Most likely, the company never sent those messages. Most definitely, neither did I.
The problem isn't exactly new, but it seems a lot more widespread these days, so, just in case it puzzles you, let me explain some basics.
Every e-mail message that travels across the Net carries a certain amount of information about itself. This information includes the sender's and the recipient's e-mail address, the address to which a reply should be sent, the software used to send the message, the time and date when the message was sent, where it was sent from, certain information about the route the message travelled between the sender and the receiver, and a few other details. Collectively, this information is known as the "e-mail header".

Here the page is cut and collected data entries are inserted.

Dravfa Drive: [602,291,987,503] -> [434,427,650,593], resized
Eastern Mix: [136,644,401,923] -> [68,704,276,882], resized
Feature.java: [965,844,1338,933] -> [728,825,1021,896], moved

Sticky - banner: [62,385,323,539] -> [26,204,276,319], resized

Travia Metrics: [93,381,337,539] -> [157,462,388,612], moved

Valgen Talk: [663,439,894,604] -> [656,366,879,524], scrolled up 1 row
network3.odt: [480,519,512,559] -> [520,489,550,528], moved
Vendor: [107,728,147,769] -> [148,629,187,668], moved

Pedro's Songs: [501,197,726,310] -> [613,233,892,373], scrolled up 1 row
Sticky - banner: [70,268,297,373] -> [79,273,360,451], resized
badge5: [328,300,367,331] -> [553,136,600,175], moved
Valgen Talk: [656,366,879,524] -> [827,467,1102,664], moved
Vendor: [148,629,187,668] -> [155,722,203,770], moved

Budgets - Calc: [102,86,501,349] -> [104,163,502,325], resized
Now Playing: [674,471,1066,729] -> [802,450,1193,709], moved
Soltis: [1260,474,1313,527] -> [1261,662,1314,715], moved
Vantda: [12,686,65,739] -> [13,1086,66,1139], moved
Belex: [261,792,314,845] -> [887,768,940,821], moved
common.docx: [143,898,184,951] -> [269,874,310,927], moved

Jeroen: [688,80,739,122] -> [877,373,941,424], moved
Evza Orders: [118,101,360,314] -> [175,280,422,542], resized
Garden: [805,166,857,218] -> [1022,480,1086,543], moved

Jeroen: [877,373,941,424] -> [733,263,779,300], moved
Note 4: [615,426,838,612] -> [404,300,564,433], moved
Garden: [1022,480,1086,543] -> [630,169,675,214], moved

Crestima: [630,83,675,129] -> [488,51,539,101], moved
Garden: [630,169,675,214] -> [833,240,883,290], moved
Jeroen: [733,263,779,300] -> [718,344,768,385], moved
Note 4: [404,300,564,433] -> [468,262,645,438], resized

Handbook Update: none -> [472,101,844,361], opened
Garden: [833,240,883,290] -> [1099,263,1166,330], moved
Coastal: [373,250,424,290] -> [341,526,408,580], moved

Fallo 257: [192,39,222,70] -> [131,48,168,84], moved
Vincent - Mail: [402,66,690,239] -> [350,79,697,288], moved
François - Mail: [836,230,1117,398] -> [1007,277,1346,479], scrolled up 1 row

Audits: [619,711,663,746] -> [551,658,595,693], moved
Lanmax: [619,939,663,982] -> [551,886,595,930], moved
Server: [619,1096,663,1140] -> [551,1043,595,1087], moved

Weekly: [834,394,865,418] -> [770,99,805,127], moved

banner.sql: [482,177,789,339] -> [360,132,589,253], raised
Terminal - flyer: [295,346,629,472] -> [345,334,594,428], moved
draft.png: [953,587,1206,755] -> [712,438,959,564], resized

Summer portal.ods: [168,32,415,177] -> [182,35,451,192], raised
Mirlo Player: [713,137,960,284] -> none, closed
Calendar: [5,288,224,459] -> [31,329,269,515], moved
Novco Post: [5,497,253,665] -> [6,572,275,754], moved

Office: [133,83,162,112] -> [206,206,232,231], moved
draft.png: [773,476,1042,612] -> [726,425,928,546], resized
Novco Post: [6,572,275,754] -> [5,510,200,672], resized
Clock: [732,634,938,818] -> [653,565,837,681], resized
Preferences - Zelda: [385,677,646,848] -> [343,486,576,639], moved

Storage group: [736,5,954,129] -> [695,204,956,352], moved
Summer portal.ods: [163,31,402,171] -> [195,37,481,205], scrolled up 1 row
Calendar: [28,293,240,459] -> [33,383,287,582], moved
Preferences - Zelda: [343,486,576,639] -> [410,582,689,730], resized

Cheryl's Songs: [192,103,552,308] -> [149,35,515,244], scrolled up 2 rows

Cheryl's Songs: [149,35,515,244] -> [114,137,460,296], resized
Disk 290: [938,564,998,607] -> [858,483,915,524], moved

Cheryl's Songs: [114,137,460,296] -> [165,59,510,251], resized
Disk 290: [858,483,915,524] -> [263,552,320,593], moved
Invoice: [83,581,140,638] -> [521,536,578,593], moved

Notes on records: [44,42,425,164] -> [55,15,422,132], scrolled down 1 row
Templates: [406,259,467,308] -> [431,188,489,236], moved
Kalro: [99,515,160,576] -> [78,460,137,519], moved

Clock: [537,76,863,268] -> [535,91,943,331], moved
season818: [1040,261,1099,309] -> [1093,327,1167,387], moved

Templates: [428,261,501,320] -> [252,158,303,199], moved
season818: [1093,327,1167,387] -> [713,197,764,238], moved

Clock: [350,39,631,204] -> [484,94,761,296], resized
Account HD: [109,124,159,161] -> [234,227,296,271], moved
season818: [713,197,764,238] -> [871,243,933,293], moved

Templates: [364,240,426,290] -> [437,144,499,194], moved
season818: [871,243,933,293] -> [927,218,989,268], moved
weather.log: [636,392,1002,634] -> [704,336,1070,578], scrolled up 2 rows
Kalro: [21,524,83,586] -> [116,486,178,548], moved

By default, that's unless you ask it to do otherwise, most e-mail programs do not display this information, or only a small part of it. Yet any reasonably decent e-mail program can display the full header of any message. If you happen to use a Microsoft program such as Outlook or Outlook Express, you'll probably find you have to poke around a good deal before you finally find a way to display the header; Outlook does a very good job at hiding it from the user. Other, more reasonable programs will give you the information at a single click or two.
Now, here's the relevant bit in this context: header information can easily be forged (or "spoofed" -- a quaint old colloquialism that experienced a revival in computing jargon). And this is what many viruses spreading via e-mail actually do. A virus that sends itself from an infected system is likely to grab a random address from an address book on that system and put it in the "From:" header field of the message it is about to send. A naive recipient of such a message will then believe that the message actually came from that address. Which it didn't.
The problem is magnified by anti-virus software. Many such software packages automatically send a complaint to the apparent sender when they detect a message that carries a known virus. Given that the sender information is forged in many if not most cases, this isn't helpful at all: such alerts needlessly increase the traffic the Internet has to carry and they end up in the in-boxes of users who have nothing to do with the virus in question whatsoever.
Oh, and you'll remember, wont't you, not to open attachments, even if they come from people you regularly communicate with, unless you know exactly what these attachments are (photos in .jpg format are harmless) and what reason the sender has for sending them. And don't open an attachment either if it's supposed to contain the message with which you supposedly sent a virus, okay?